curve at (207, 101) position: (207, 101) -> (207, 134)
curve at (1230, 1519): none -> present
----------------
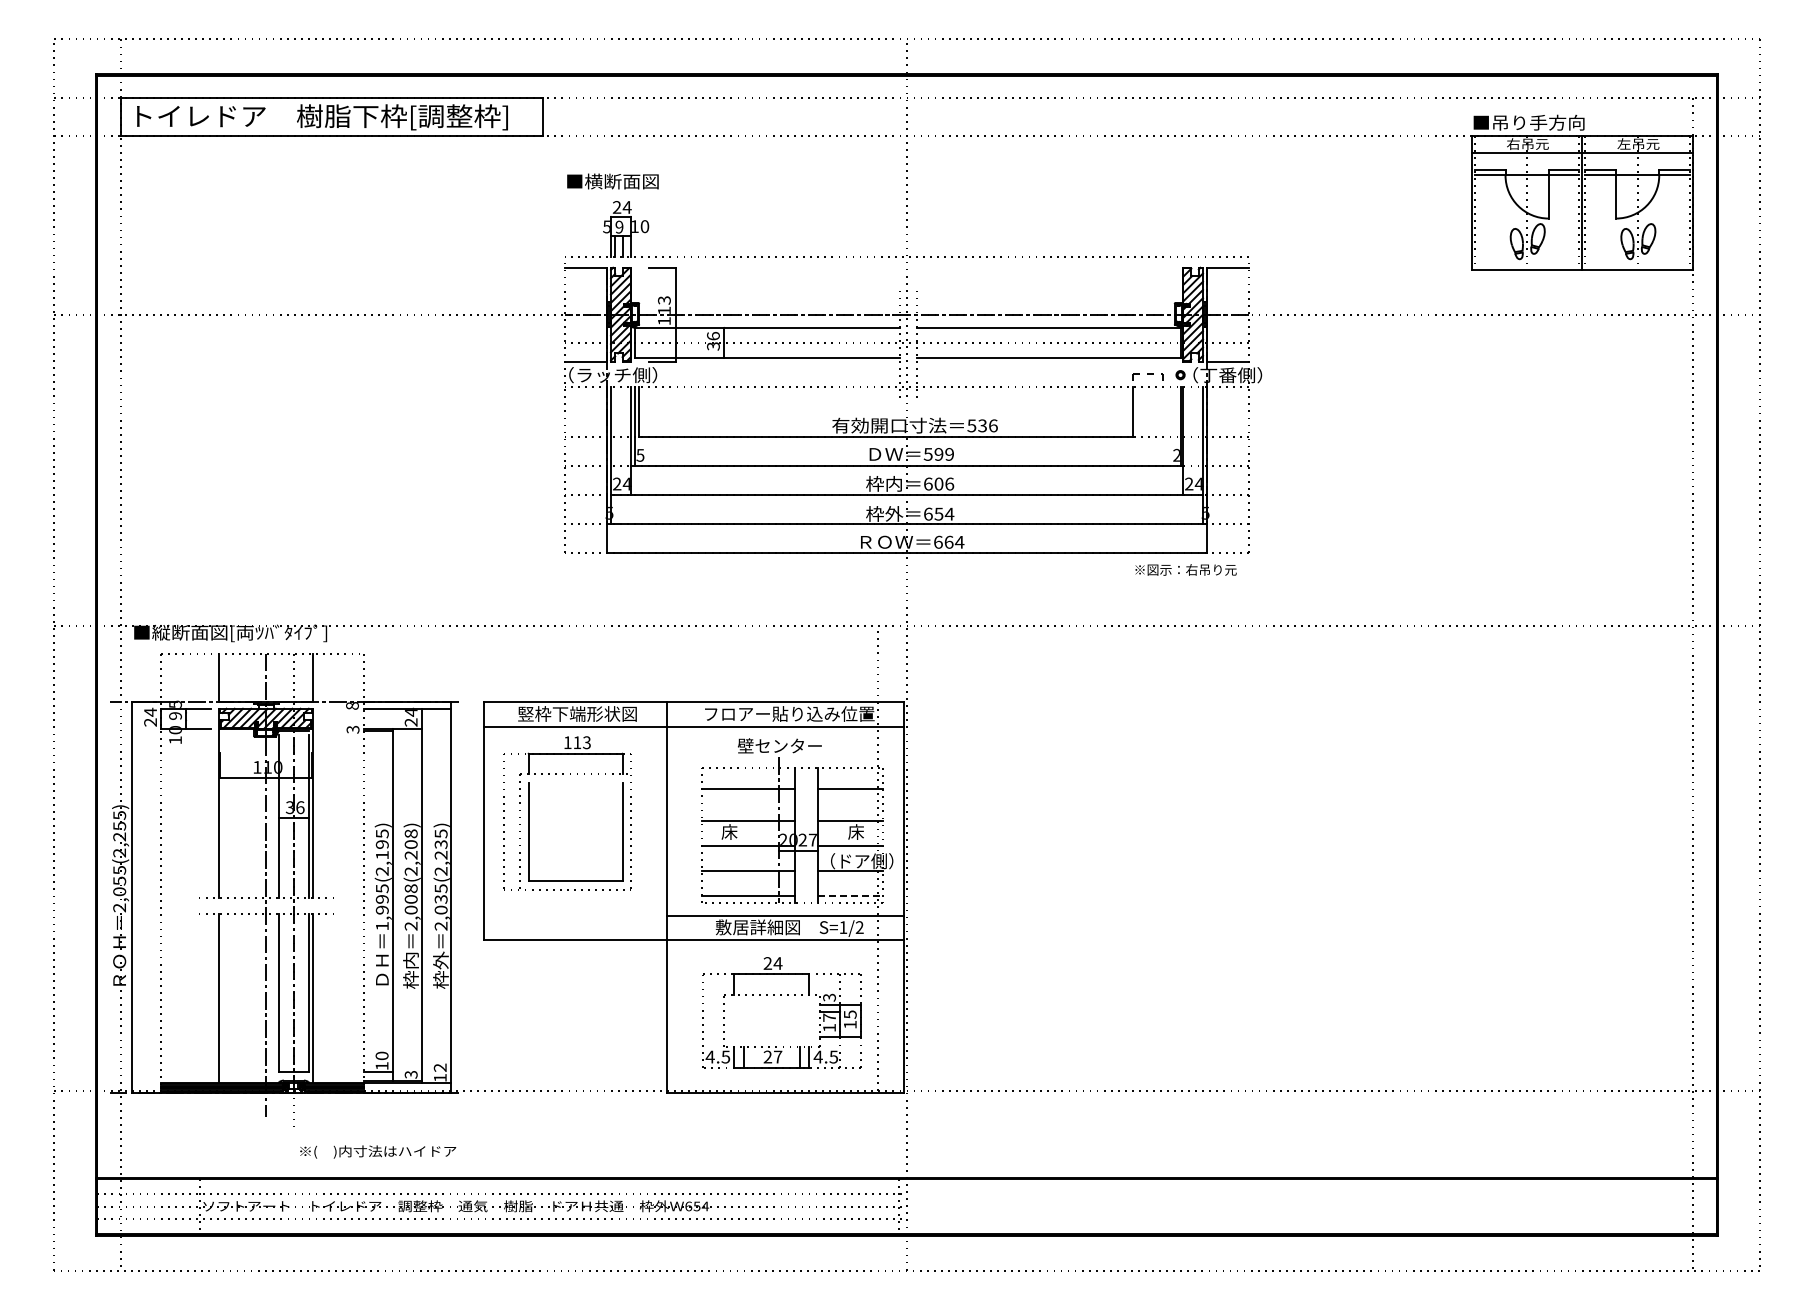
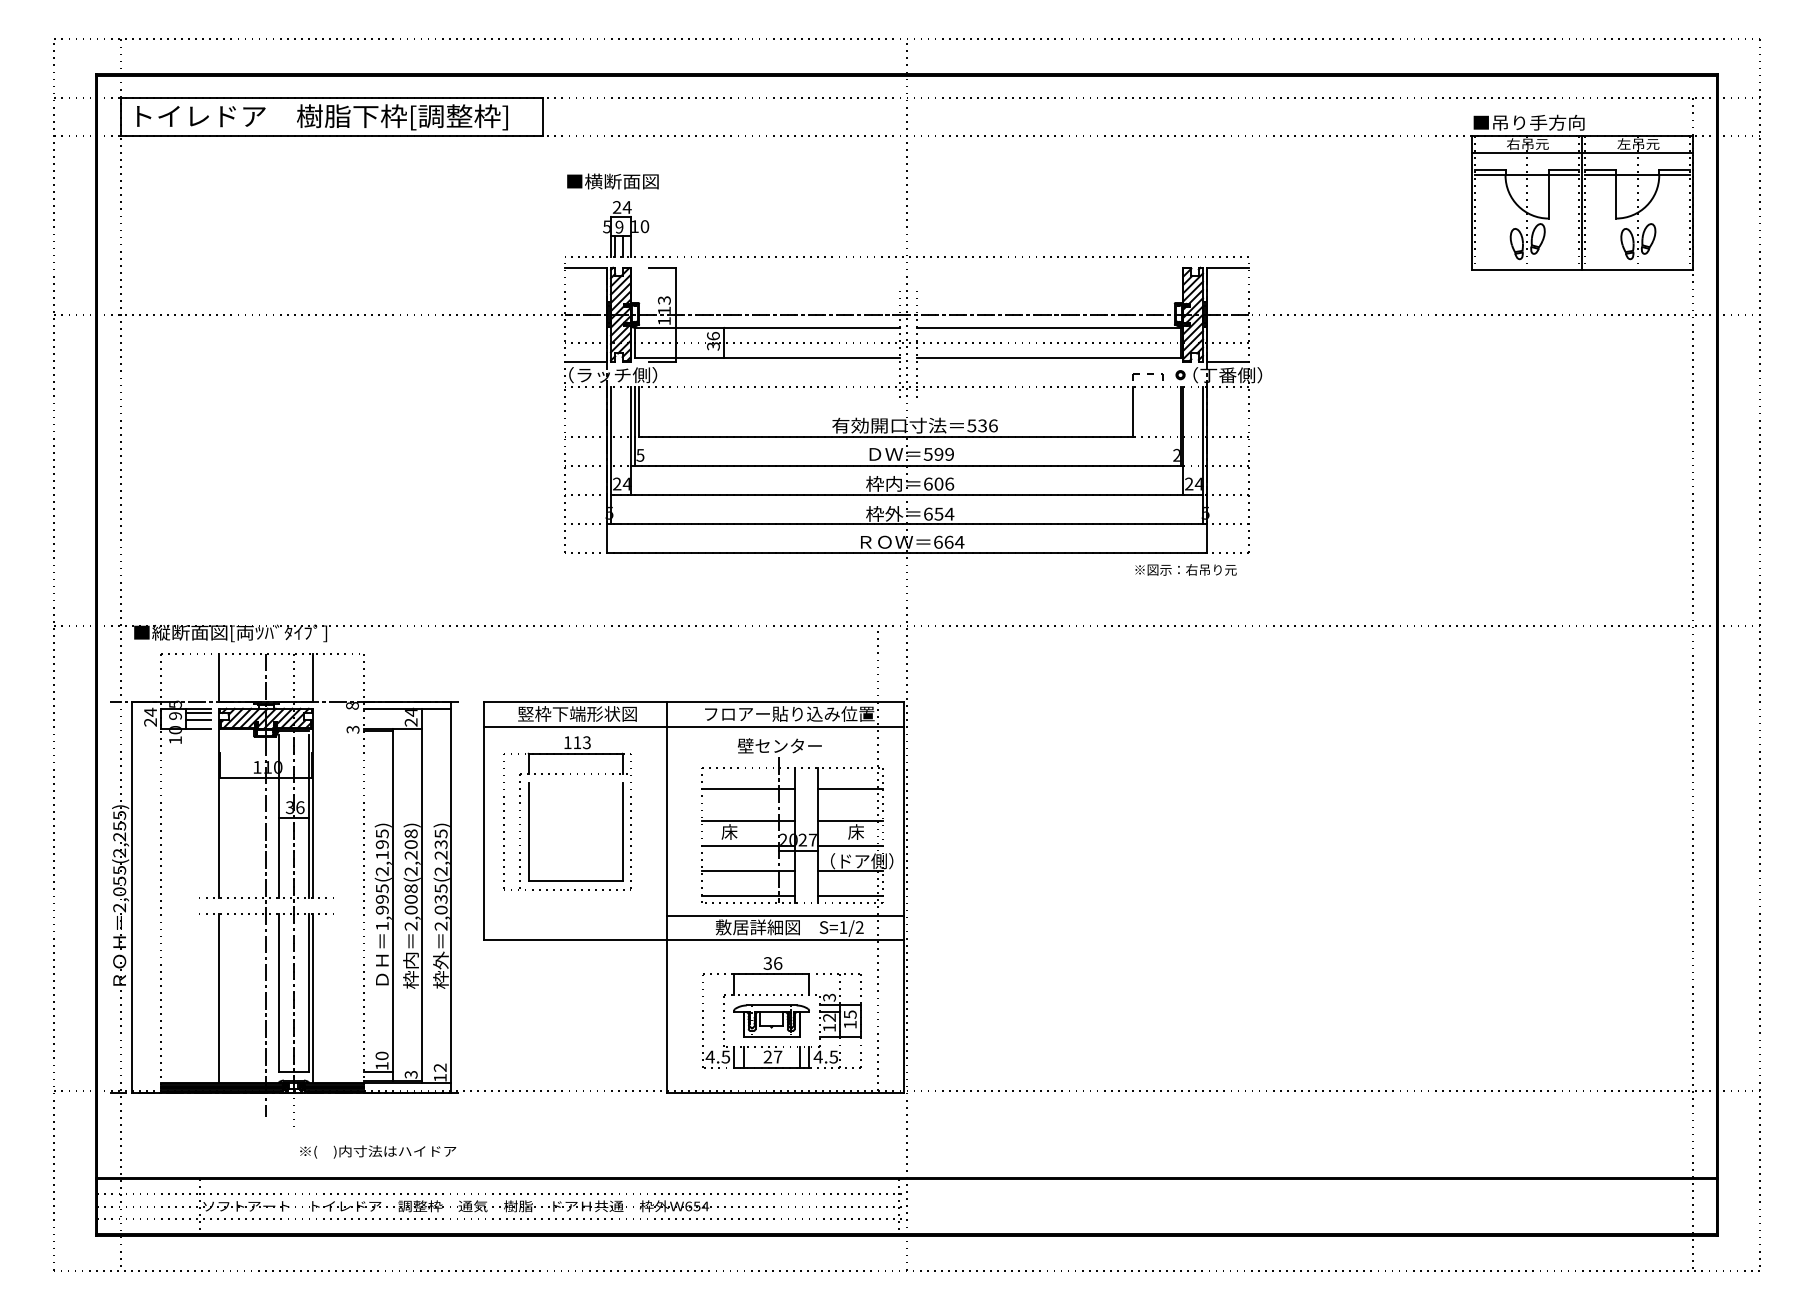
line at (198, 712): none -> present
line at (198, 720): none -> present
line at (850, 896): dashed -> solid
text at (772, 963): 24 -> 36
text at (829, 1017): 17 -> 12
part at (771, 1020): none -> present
----------------
• [What the exercise asks]:
Repeat the stretch from the line containing "curve at (207, 101)" through the line containing "curve at (1230, 1519): none -> present", swapping "curve" for "arc" and leaving everything else unchanged.

• [Reply]:
arc at (207, 101) position: (207, 101) -> (207, 134)
arc at (1230, 1519): none -> present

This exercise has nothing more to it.